- **PROBLEM DESCRIPTION**
Reproduce each of the following lines exactly, leaving nothing out.

--- start EXCERPTED DATA ---

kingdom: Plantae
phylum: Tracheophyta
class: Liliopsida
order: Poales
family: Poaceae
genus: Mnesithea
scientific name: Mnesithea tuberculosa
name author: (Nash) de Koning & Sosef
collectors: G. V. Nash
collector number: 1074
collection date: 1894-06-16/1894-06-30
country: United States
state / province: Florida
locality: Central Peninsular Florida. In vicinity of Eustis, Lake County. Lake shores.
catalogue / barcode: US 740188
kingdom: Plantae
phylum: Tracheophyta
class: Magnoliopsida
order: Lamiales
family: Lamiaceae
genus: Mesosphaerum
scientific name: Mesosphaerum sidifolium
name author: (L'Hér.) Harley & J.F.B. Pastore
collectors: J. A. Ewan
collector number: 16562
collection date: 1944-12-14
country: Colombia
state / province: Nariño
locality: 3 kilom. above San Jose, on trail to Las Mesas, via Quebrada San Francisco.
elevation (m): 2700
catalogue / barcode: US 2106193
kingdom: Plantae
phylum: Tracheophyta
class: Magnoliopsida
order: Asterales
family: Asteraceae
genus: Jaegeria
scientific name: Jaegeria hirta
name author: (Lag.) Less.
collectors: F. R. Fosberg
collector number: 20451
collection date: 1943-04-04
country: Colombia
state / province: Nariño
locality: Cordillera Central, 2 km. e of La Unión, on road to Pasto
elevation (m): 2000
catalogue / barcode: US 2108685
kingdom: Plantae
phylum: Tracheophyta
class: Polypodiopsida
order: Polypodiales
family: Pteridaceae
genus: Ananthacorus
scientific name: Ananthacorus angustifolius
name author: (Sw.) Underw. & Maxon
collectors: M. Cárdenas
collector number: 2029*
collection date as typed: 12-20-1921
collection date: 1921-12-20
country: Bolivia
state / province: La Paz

--- end EXCERPTED DATA ---

- **WRITTEN RESPONSE**
kingdom: Plantae
phylum: Tracheophyta
class: Liliopsida
order: Poales
family: Poaceae
genus: Mnesithea
scientific name: Mnesithea tuberculosa
name author: (Nash) de Koning & Sosef
collectors: G. V. Nash
collector number: 1074
collection date: 1894-06-16/1894-06-30
country: United States
state / province: Florida
locality: Central Peninsular Florida. In vicinity of Eustis, Lake County. Lake shores.
catalogue / barcode: US 740188
kingdom: Plantae
phylum: Tracheophyta
class: Magnoliopsida
order: Lamiales
family: Lamiaceae
genus: Mesosphaerum
scientific name: Mesosphaerum sidifolium
name author: (L'Hér.) Harley & J.F.B. Pastore
collectors: J. A. Ewan
collector number: 16562
collection date: 1944-12-14
country: Colombia
state / province: Nariño
locality: 3 kilom. above San Jose, on trail to Las Mesas, via Quebrada San Francisco.
elevation (m): 2700
catalogue / barcode: US 2106193
kingdom: Plantae
phylum: Tracheophyta
class: Magnoliopsida
order: Asterales
family: Asteraceae
genus: Jaegeria
scientific name: Jaegeria hirta
name author: (Lag.) Less.
collectors: F. R. Fosberg
collector number: 20451
collection date: 1943-04-04
country: Colombia
state / province: Nariño
locality: Cordillera Central, 2 km. e of La Unión, on road to Pasto
elevation (m): 2000
catalogue / barcode: US 2108685
kingdom: Plantae
phylum: Tracheophyta
class: Polypodiopsida
order: Polypodiales
family: Pteridaceae
genus: Ananthacorus
scientific name: Ananthacorus angustifolius
name author: (Sw.) Underw. & Maxon
collectors: M. Cárdenas
collector number: 2029*
collection date as typed: 12-20-1921
collection date: 1921-12-20
country: Bolivia
state / province: La Paz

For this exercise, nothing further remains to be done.